MRI is also a powerful tool for examining the skeleton, including bone, tendons, ligaments, and joints. As the technology advances, specialists are finding endless uses for MRI. With the opening of the Diagnostic Imaging and Cancer Treatment Center (DICTC) at the Veterinary Medical Teaching Hospital at Texas A&M in 2011, we have upgraded to the most powerful magnet approved for clinical patients. Our 3 Tesla MRI makes us one of only a handful of veterinary institutions in the country with the same capabilities. The uses of our MRI include studies of the heart in motion, tracking of nerve fibers in the brain and spine, and spectroscopy which allows more definitive typing of brain tumors without the need for biopsy.
Figure 1. (left) An MRI image of a normal dog brain
Figure 2. (right) An MRI image of a normal dog shoulder
Figure 3. (left) An MRI image of a normal horse brain
Figure 4. (right) An MRI image of a normal horse foot
Upper panels: MR images from two dogs with spinal cord injury due to fibrocartilagenous embolism.
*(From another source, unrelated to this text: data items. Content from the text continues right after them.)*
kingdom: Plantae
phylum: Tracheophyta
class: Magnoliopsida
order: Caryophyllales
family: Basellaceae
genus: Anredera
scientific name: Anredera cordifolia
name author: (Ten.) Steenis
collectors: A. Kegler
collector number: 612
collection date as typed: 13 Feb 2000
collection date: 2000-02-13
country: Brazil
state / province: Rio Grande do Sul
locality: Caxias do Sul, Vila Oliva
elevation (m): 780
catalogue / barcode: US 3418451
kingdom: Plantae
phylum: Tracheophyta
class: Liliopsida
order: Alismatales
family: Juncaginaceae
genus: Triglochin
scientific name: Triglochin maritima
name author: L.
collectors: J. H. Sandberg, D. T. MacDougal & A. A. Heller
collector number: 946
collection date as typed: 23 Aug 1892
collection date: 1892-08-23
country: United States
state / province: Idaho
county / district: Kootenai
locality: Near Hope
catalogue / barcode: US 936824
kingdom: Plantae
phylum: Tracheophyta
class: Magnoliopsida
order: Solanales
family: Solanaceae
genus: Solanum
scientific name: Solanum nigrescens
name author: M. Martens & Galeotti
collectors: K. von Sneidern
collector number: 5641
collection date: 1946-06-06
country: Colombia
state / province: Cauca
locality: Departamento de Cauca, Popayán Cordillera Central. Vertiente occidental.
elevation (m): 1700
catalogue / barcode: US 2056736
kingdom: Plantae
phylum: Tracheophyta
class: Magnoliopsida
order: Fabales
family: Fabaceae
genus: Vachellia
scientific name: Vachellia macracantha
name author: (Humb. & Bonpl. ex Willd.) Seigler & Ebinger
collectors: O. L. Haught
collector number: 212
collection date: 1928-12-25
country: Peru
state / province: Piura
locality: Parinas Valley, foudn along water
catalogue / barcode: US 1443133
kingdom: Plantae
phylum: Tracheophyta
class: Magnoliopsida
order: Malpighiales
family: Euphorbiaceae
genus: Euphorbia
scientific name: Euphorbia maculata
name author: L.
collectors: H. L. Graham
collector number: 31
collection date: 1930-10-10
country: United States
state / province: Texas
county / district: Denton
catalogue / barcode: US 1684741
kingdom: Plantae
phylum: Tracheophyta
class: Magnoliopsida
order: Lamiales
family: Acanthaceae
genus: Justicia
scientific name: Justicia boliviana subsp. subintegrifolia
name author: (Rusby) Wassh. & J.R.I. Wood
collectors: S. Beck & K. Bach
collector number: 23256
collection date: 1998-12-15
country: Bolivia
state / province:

This disease usually results in well demarcated, bright areas (hyperintensities) within the spinal cord. The dog on the left was imaged with 1T MR and has a centrally located bright area within the spinal cord (blue arrow) that is challenging to see. The dog on the right was imaged at 3T – note the sharp borders surrounding the bright lesion area.
Lower panels: MR images from two dogs with spinal cord injury due to disk herniation. The image on the left was produced with a 1T MRI. There is compressive material (blue arrow) below the spinal cord that is bright. The dog on the right was imaged with 3T – note the clarity of the image, how easy it is to see compressive material (blue arrow) and overlying spinal cord.
3T MRI image of a horse foot. The navicular bone, flexor tendon, coffin bone, and surrounding structures can all be evaluated. Signal from fat has been suppressed, making the bones dark so that bone injuries can be seen.